■ 読解文:
長嶋茂雄[中央]や王貞治[左]の下でプレーした経験は大きい。長嶋監督の下ではヘッドコーチの役目も果たした


 原監督は色紙に「時を待つ」と書くんです。私はこの言葉に原監督の苦労、我慢を感じます。自身の経験から来ているのでしょう。藤田監督はどれだけ不振であろうと原監督をスタメンから外さなかった。典型的なのは1989年の日本シリーズ。第1戦からまったくの不振でチームは3連敗。ノーヒットのまま迎えた第5戦で奇跡の満塁本塁打を放った。これで流れが大きく変わり、巨人が日本一をつかむのです。そういう使われ方を経験して、何とか監督の期待に応えよう、応えたいと、これはもう実体験として自分の中にあるわけです。それが選手起用にもつながっている。辛抱し、我慢し、時を待つ。そうした信頼関係を選手と築いていこうと思っているはずです。

 監督というのは「非情」と「温情」の2つを併せ持っていないといけない。チームが勝つためには非情なことを平気な顔でしなければならないし、その上で選手への温情もなければならない。この2つをうまく使い分けるのが監督の仕事ですが、原監督はそれが絶妙なんです。誰とは言いませんが、非情にもなれない、かといって温情もない、どっちも持っていない監督が多いんですよ。私に言わせれば、どうして監督やっているのか疑問ですけどね。

 2年前に再び監督に返り咲いた際、原監督は宮本和知元木大介をコーチとして呼びました。タレント活動もしていた彼らにちゃんとした指導などできるのかと疑問を抱いた人は多く、私もそこは単刀直入に聞きました。すると原監督は笑顔で「江本さん、大丈夫ですよ。彼らはちゃんと勉強していますから」と言うんです。今の若い選手を扱うとき、アナログ世代の自分よりも宮本や元木といった人材が適任だと思ったんでしょう。確かに彼らはタレント活動をしていたかもしれないけれど、それ以上に野球の勉強もしていた。そういうことも原監督はちゃんと見ているし、彼らの気持ちも分かっている。これも先ほどの話ではないけど、イメージ先行の悪い例。宮本や元木は何か軽い感じがするからね(笑)。普通は自分の同世代の仲間で周囲を固めたがるところですが、そこに生え抜きの後輩OBを招くのはセンスの良さ。新しい風をチームに吹き込み、新しいスタートを切りたかったのでしょう。なかなかできませんよ。

■ 提示資料:
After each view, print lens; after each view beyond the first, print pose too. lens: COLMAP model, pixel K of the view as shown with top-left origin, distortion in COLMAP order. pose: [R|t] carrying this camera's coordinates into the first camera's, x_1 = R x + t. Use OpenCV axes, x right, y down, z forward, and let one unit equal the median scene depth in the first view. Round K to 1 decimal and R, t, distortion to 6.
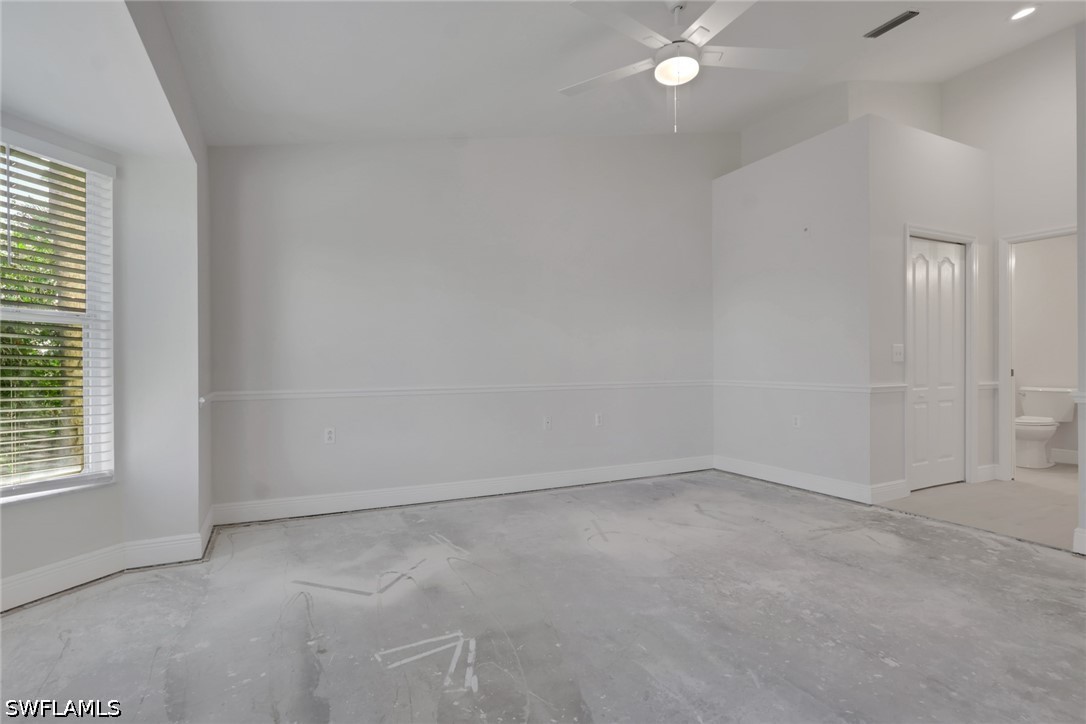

--

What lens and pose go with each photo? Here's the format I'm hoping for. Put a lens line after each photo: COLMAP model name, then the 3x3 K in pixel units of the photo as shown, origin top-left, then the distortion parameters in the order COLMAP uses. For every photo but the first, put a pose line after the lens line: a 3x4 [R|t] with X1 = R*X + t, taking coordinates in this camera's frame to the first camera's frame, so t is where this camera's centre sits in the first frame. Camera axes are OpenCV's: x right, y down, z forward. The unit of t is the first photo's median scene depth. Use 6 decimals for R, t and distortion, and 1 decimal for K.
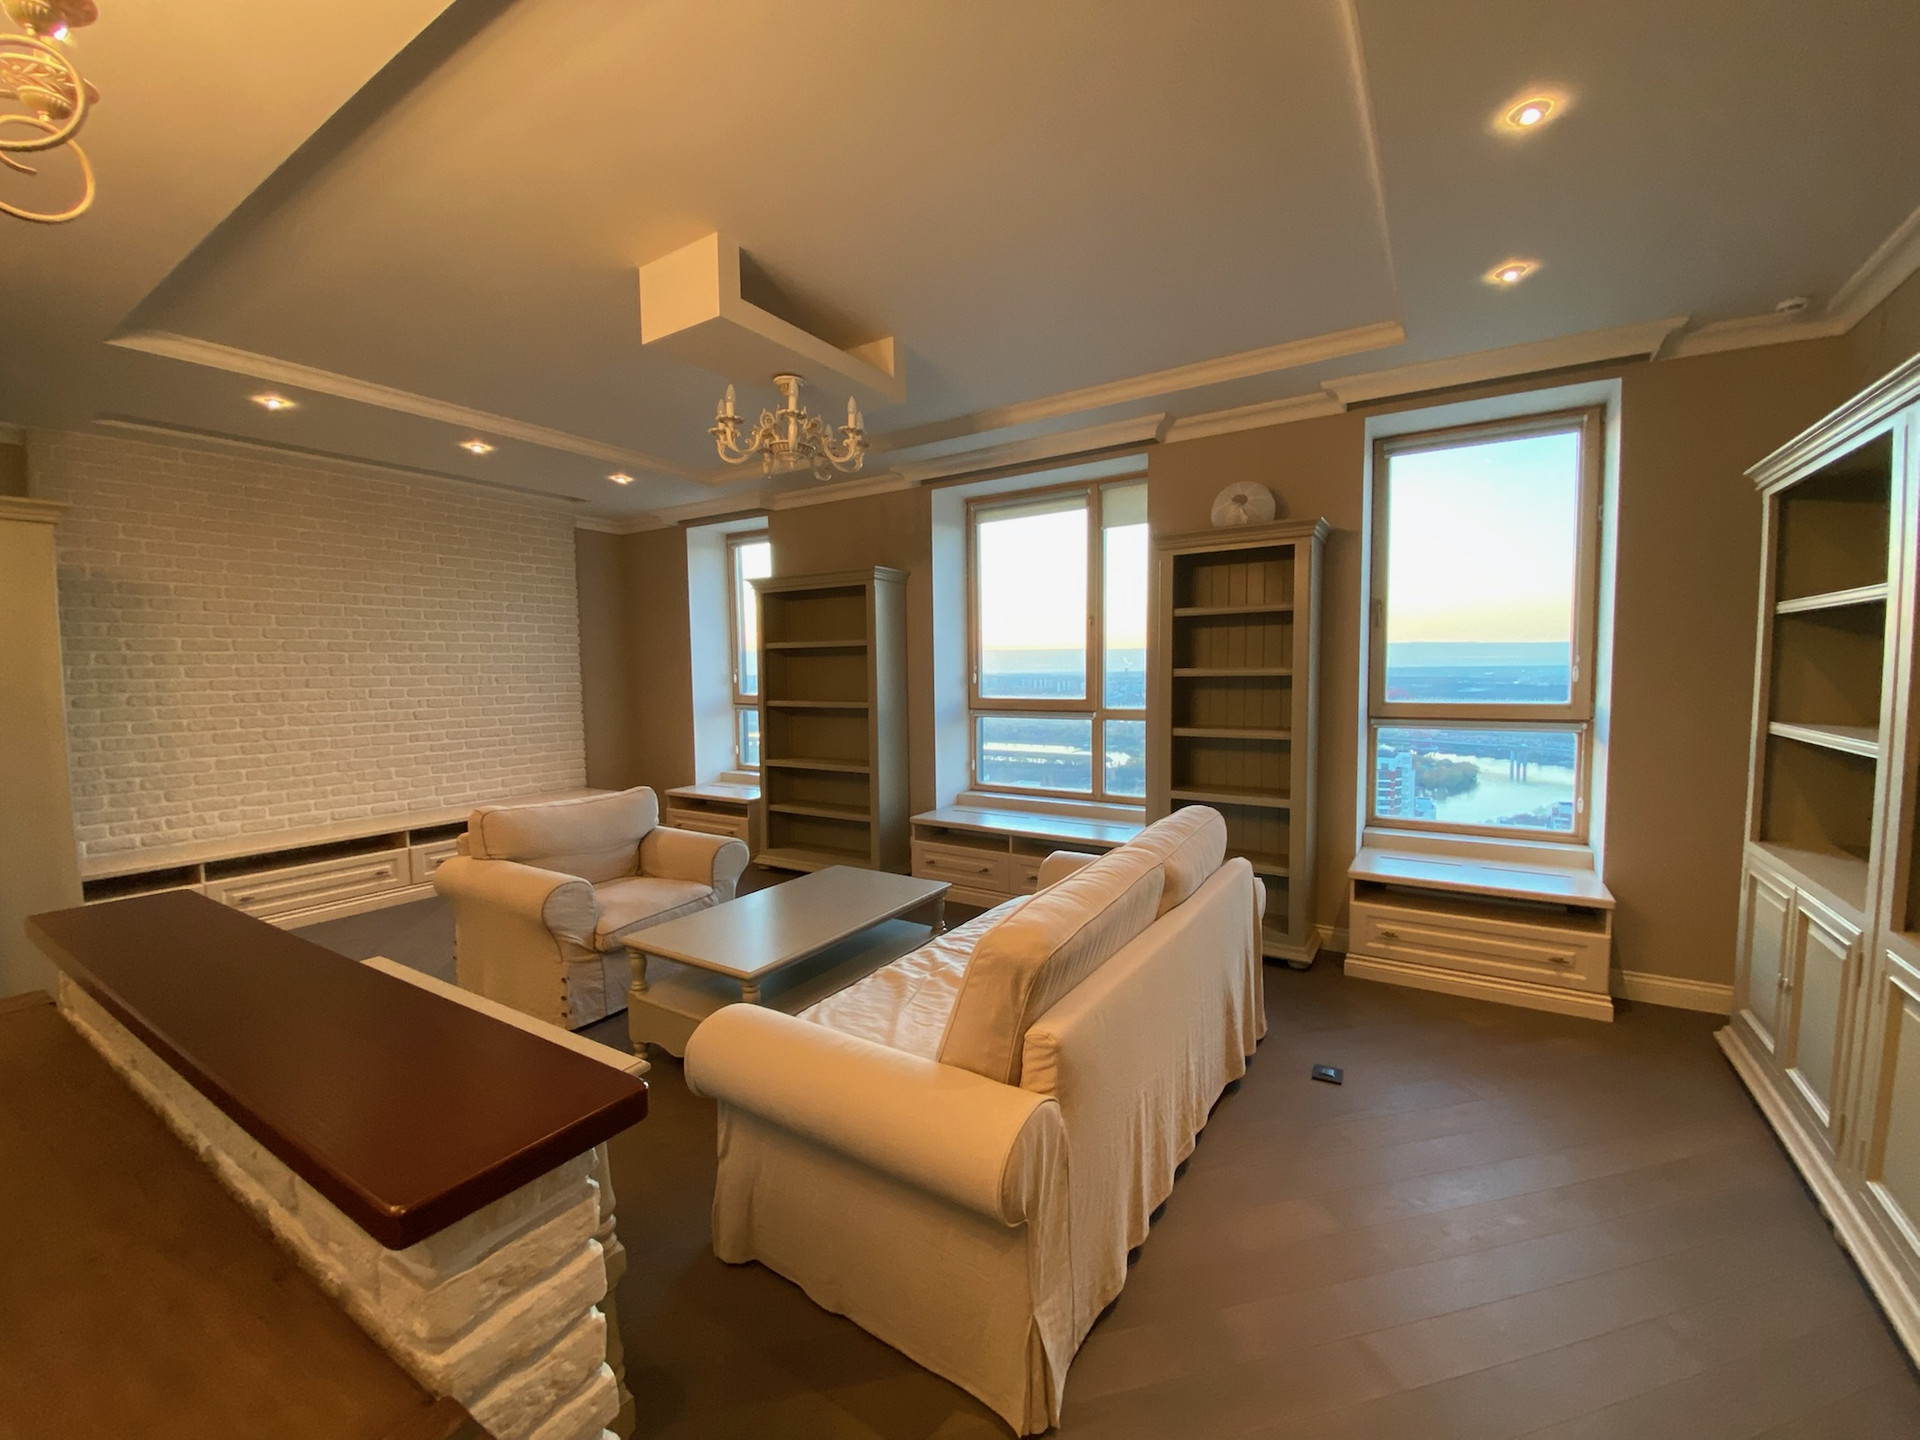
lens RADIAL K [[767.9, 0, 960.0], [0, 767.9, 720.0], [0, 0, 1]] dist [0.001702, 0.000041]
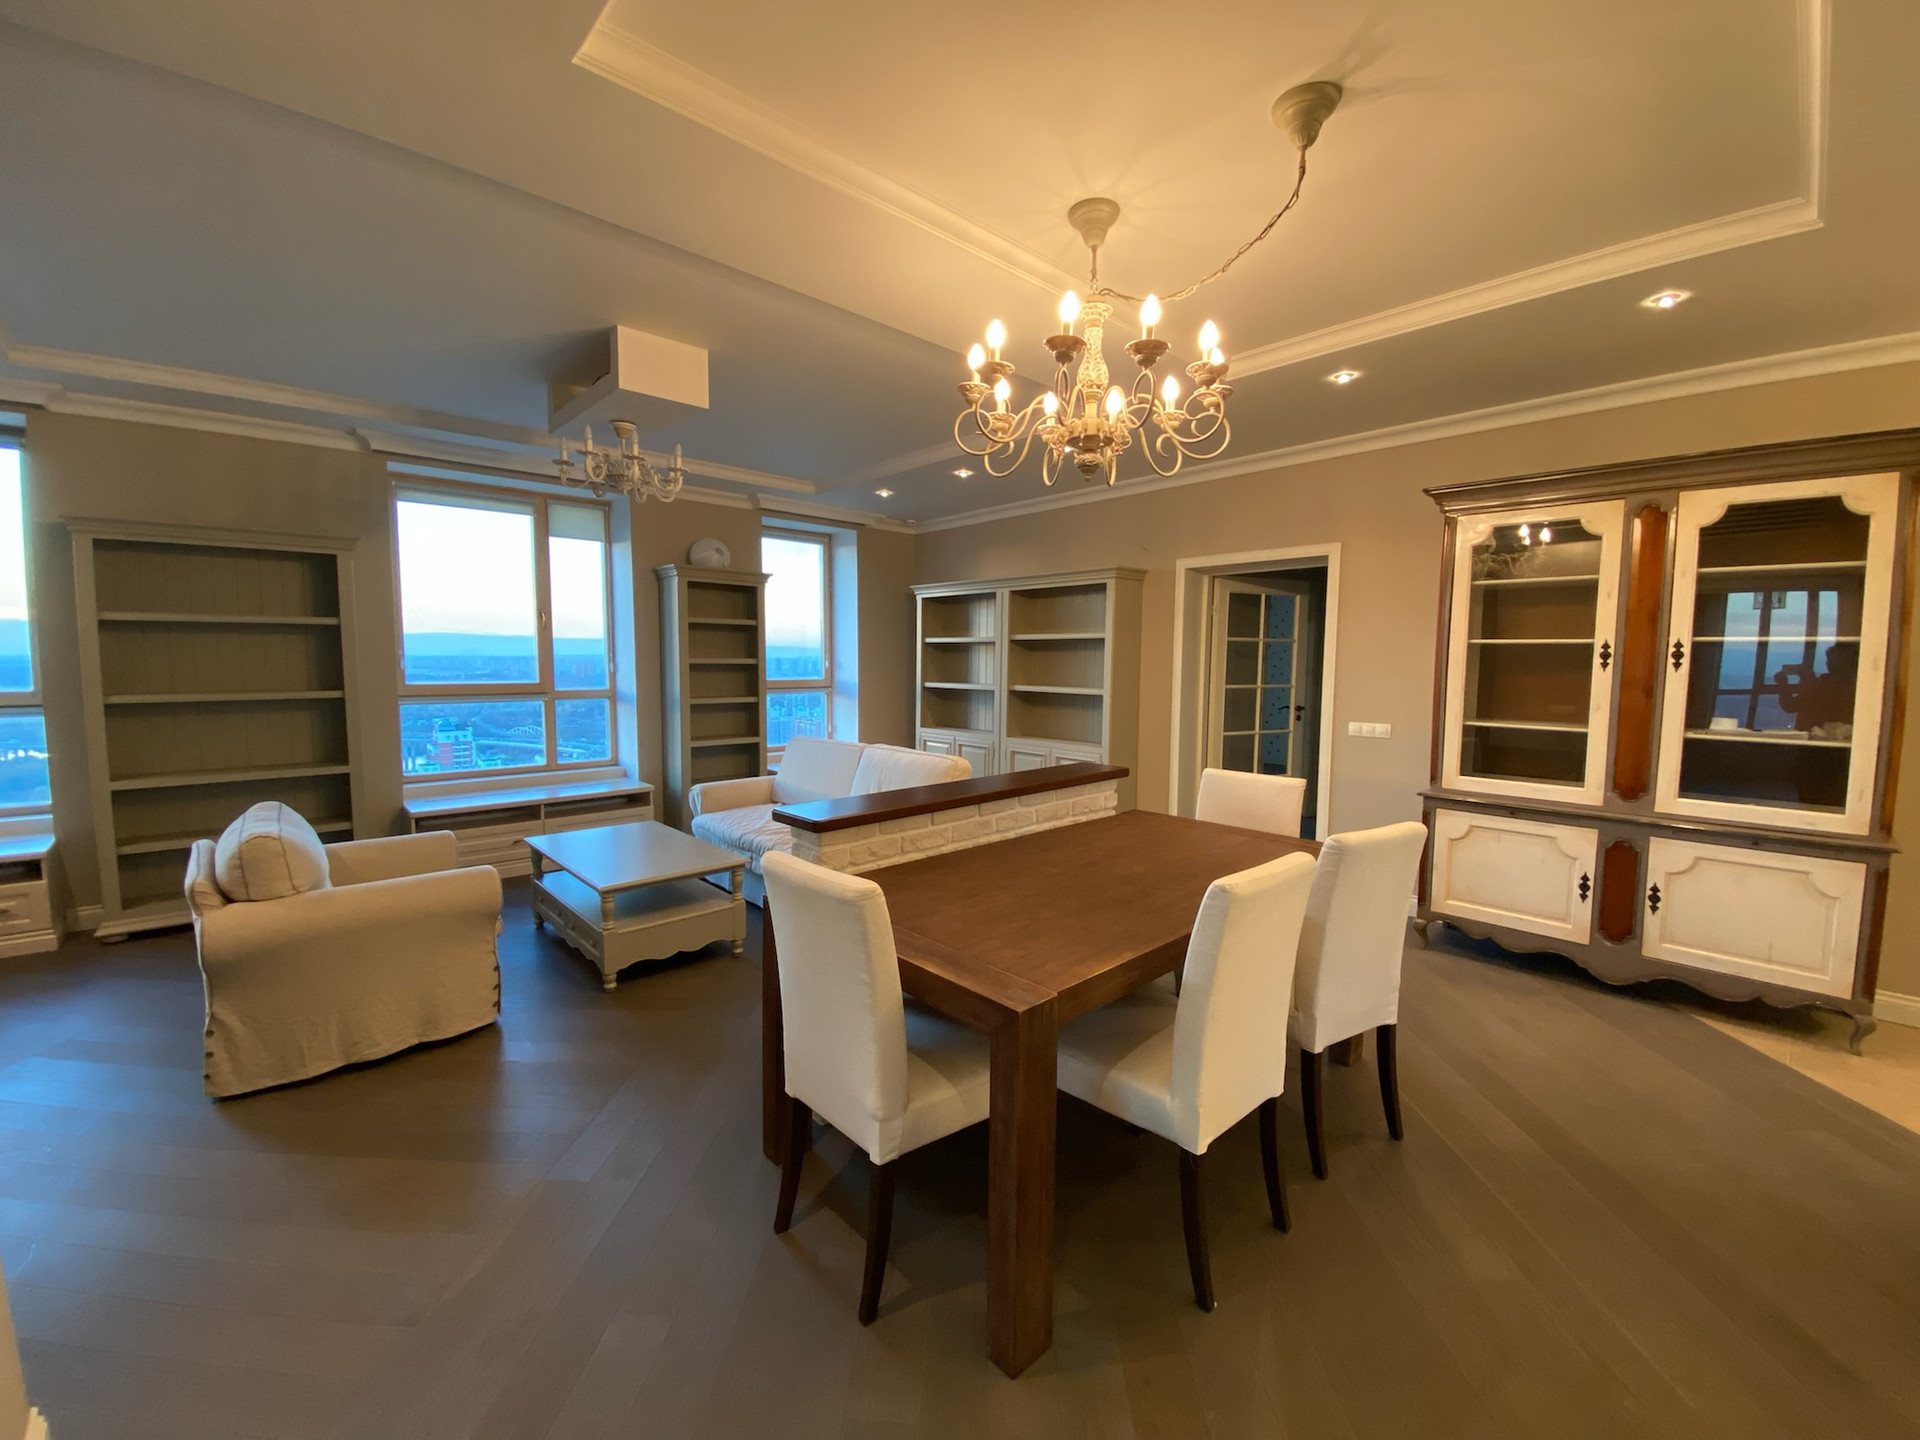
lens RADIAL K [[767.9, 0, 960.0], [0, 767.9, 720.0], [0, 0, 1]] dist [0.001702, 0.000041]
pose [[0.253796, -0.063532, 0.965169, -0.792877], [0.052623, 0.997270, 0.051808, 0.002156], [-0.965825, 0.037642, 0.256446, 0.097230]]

■ やること:
a. 原監督が不振の選手でも我慢して起用し続けるのはなぜか。読解文が述べる理由を1〜3文で説明せよ。
b. 原監督を語る読解文を、最後の文の後から書き継げ。

■ 番号別解答:
a. 原監督自身が、藤田監督のもとでどれだけ不振でもスタメンから外されなかった経験を持つからだ。1989年の日本シリーズでは第1戦から不振が続いたが、ノーヒットのまま迎えた第5戦で満塁本塁打を放ち、巨人の日本一につながった。何とか監督の期待に応えたいと思ったその実体験が、今の選手起用にもつながっている。

b.
選手だけでなくコーチも大きな戦力として考えている。左から宮本知和、吉村禎章、原監督、元木大介のコーチ陣。全員が巨人一筋の生え抜きOB


巨人にはあって他球団にはないもの


 私は現場では監督や選手とはあまり話さないようにしているんですが、原監督とは話すんです。よく打撃練習をしている後ろで監督と評論家たちが話している光景を見るでしょう。あれね、野球の話をしているとは限らないんですよ。私なんか、ほとんどしていない(笑)。原監督とはよく政治の話をしています。原監督は政治にすごく関心があるんですよ。これは長嶋さんも同じ。実はあの2人は共通点が多いんです。例えば2人とも実に記憶力がいい。とにかくよく覚えている。2人とも忘れっぽい感じで、さっき会った人も「誰だっけ?」とすぐに忘れてしまいそうでしょう? これも間違ったイメージなんです。そして2人とも温情がありますよ。受けた恩というのを決して忘れない。

 少し話が逸れましたが、この2年の原采配は絶妙ですよ。ベンチの様子、雰囲気を見ていればよく分かる。ベンチに緊張感があるのは、原監督が徹底して競争させているからです。若手やワキ役にどんどんチャンスを与え、結果が出なければ下げる。だからみんな眼の色が違うでしょう。選手が育つのは競争心と闘争心、この2つなんです。これを監督がどうあおるか。そこがほかの5球団とは違うところ。ベンチに緊張感がなく、仲良しチームのところが多過ぎますよ。厳しければいいというものではないけれど、仲が良い、楽しいが美談ではチームは勝てません。

 監督の仕事は7回からが勝負。ラミレス監督はそこが圧倒的に下手なんです。DeNAが優勝できないのはそこですよ。戦力的には巨人より上と言ってもいいぐらいなのに、結局は原巨人にやられてしまう。ラミレス監督だけでなく、他球団の監督からも「何をやってくるか分からない」という怖さを原監督は感じていないと思いますよ。絶対に負けないと思っている。監督としての年季が圧倒的に違うというか、独走の原因はそこですよね。

 以前に野手の増田大輝を投げさせた試合があったでしょう(8月6日/甲子園)。賛否両論ありましたが、原監督は何とも思っていないと思います。選手起用に関しては絶対の自信があるし、すべて自分が責任を負う覚悟が常にある。良し悪しを問う問題ではなく、自分が監督としてベストの判断を下した、ただそれだけのことなんです。

 2年前に監督に返り咲いたのは最後のご奉公。一方で後継者づくりも着々と進めており、これは誰の目から見ても明らかなように阿部慎之助(現二軍監督)を考えている。現役をやめさせてまでの英才教育ですから、いずれ阿部監督の誕生は間違いない。ノムさんも星野さんも落合も、結局は後継者づくりはしていない。あの野球を今、誰が受け継いでいるのかという話。それを考えると原監督はやっぱり名将に最も相応(ふさわ)しい大監督だと思いますよ。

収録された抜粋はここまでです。